The Sportsman races were held on Saturday and I was scheduled for four separate races all 6 laps each. The track itself is 2.54 miles of track with a ton of elevation changes and some blind sections. I raced against AMA racers and it was very cool to watch them set the bar for the rest of us. I was able to move up from my starting position every race. My first race was in C Superstock and I started from the second wave. I caught and passed a few riders and by the end, finished in 13th place. In every other race, I started from the first row which helped out tremendously. C Superbike, I was gridded 14th and moved my way up to 6th place at the end of the short race.
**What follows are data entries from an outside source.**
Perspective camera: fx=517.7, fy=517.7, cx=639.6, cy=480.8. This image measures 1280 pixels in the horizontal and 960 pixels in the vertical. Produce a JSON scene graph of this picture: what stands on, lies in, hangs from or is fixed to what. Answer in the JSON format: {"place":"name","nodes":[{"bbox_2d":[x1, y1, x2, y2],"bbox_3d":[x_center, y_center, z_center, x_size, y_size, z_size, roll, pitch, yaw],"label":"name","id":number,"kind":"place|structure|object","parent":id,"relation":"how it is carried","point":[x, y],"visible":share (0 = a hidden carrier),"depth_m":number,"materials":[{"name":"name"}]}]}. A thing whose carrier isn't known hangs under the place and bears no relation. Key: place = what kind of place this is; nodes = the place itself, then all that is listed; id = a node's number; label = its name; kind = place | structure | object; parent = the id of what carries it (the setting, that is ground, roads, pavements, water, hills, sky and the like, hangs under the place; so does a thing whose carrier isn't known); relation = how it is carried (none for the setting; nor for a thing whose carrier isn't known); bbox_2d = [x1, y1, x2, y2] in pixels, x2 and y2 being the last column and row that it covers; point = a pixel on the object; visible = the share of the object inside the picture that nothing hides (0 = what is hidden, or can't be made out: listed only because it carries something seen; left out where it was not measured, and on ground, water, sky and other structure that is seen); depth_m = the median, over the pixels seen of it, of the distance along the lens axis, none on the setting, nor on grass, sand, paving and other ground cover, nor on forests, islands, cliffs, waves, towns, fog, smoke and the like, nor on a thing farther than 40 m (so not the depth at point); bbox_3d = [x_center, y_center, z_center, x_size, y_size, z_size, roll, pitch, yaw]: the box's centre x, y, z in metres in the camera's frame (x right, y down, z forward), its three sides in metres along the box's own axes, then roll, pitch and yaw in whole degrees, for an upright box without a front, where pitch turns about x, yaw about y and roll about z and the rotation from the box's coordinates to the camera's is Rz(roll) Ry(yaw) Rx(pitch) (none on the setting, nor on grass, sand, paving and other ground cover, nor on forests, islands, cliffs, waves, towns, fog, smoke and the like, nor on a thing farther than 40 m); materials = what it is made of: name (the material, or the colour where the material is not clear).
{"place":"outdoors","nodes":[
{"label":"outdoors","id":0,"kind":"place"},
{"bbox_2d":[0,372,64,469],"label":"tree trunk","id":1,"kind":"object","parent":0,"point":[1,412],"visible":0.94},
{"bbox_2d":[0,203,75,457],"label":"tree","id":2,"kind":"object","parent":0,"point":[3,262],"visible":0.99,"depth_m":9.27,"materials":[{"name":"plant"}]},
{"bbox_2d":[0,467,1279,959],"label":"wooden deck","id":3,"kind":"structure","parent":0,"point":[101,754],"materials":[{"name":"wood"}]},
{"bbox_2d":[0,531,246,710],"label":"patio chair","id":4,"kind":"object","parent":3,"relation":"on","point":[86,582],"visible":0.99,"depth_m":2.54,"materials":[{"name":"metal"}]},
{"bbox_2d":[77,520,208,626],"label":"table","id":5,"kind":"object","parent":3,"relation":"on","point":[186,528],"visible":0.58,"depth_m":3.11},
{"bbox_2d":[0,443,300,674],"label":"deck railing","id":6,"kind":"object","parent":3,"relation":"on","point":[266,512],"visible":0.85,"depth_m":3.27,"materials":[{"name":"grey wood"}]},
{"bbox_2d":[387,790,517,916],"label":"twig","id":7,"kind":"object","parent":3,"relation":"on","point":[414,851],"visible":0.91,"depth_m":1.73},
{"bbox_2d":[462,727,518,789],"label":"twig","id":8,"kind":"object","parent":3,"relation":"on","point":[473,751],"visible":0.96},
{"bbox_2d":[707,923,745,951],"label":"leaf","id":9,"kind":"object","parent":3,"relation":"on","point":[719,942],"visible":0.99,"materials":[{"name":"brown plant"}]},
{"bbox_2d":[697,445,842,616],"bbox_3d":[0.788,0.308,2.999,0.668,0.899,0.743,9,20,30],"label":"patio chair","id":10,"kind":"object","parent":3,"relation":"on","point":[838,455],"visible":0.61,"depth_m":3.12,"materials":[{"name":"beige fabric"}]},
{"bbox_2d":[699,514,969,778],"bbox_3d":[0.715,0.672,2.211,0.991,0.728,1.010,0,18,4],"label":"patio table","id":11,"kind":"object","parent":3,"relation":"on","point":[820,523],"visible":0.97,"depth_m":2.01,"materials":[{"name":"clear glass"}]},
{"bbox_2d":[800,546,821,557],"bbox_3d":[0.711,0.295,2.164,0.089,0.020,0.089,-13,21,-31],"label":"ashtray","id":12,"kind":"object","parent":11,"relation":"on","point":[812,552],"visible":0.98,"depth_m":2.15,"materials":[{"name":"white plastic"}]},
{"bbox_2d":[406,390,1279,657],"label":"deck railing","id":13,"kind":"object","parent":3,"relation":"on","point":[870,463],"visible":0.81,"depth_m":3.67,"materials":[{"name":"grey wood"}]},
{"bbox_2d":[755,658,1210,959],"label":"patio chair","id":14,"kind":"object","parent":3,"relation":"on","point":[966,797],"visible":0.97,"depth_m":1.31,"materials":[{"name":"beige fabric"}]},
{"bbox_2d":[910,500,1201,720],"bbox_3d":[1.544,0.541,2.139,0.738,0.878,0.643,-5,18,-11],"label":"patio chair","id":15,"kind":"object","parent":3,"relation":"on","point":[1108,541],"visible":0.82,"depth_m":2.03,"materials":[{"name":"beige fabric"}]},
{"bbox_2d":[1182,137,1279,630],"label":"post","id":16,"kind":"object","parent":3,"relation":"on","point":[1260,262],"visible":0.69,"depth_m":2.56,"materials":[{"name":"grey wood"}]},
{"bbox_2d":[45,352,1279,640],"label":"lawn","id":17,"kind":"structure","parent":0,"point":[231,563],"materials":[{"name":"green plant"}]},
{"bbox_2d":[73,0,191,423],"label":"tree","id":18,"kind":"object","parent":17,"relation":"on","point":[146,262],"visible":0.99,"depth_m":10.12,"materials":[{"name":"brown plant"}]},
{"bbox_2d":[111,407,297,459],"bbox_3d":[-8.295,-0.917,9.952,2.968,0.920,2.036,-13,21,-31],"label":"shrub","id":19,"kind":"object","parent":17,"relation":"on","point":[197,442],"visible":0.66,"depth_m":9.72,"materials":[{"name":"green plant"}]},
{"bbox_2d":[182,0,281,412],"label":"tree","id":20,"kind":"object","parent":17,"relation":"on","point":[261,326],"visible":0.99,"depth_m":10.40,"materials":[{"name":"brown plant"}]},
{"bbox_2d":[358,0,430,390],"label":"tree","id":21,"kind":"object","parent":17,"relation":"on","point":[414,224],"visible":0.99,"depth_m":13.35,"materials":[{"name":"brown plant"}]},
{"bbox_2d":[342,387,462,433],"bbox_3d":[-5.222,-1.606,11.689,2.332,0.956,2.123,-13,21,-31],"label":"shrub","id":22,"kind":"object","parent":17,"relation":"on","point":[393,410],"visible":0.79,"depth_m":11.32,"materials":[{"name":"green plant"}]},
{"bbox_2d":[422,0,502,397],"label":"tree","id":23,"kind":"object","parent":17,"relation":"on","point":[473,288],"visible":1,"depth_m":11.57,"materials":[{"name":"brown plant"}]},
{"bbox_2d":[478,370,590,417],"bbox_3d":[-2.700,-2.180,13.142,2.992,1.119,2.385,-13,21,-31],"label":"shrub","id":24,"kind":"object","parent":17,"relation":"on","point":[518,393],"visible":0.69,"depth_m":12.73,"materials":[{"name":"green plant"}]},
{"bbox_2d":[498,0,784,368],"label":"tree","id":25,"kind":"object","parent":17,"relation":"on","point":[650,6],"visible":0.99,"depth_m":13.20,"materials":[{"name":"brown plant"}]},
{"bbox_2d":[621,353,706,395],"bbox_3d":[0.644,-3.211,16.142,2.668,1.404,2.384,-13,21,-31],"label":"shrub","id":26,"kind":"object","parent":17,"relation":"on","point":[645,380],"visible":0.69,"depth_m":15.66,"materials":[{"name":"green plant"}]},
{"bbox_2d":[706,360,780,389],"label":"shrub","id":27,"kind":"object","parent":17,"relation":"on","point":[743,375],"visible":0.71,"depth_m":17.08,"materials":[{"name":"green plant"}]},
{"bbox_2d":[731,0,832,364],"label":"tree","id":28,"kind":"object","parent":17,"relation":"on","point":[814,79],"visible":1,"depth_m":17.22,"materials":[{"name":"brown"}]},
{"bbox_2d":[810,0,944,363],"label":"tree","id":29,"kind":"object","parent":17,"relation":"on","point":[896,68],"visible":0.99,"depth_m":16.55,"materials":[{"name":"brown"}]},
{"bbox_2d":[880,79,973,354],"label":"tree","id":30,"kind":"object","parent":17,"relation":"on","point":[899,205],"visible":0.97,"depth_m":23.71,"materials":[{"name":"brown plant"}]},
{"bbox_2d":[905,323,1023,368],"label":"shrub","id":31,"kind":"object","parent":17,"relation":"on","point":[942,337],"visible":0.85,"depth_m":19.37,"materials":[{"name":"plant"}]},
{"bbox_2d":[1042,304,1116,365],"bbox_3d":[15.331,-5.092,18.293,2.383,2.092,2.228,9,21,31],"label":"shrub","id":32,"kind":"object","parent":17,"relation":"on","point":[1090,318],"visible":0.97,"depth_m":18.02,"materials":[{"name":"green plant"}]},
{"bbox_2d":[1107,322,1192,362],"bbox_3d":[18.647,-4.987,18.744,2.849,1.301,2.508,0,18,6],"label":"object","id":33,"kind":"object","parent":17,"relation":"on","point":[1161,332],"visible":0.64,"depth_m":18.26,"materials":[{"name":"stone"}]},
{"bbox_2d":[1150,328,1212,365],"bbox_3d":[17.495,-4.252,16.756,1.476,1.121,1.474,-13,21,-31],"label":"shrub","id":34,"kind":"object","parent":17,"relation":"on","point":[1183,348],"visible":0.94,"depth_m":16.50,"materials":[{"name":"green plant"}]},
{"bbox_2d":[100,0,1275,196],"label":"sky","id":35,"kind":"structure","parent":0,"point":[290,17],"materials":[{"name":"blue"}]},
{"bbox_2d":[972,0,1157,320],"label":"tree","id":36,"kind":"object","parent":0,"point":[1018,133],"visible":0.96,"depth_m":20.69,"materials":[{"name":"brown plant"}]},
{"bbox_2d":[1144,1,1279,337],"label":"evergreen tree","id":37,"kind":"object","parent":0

I know that if I had more laps that I could’ve done better. I followed up with another 6th in B Superstock and a 7th in B Superbike. I eventually lowered my best lap time of the weekend to a 1:36.836 and was happy with that.
The National series races were on Sunday and this would be a first for me. Coming off a great qualifying effort, and gridded 10th I had the mindset to push and try my hardest to hang on to a top 10 finish. I had a great start and was in the lead group. Before the back straight, T6 is an uphill 90 degree right hander that has lots of camber near the apex. Curtis Murray, an AMA racer was gridded behind me and he came alongside me on the outside to pass me into T6. I decided to let off the brakes a bit to hold onto the position and ran wide at the apex. I knew that if these guys got away that I would have a hard time staying with them. This corner is coming off a fast straight and I tucked the front around 100-120MPH. My bike went into the gravel trap and flipped 4 times before landing a few feet away from the air fence at the end of the run off. I luckily only fell less than a foot and slid on my hands and knees. Once I came to a full stop I ran over to my bike but there was no way I would be getting back in the race. The bike needed a new tank, ram air, sub frame, brake lever, reservoir, bodywork, windscreen and some other parts. My Alpinestars suit was ripped in the knee after helping me survive my 8th crash and my KNOX gloves were a little torn up but saved my skin. All said and done, I had a minimally sore hip flexor and some heat blisters from my hands sliding over the pavement at over 100MPH.
I was frustrated, but in the end I had a positive experience at Road Atlanta. I found myself learning the track fairly quickly and I was pleased with my top 10 finishes at a national event. As far as crashing it was my most expensive crash and worst of all I wasn’t 100% sure why it happened. The bike gave me no warning and came out from under me. I’ve gone through this scenario many times in my head but the reality was that I was in too hot and had too much brake pressure for the lean angle. I’m looking forward to getting the bike put back together and learning another AMA Pro racetrack. My next event will be held at Mid Ohio 07/15-18/13.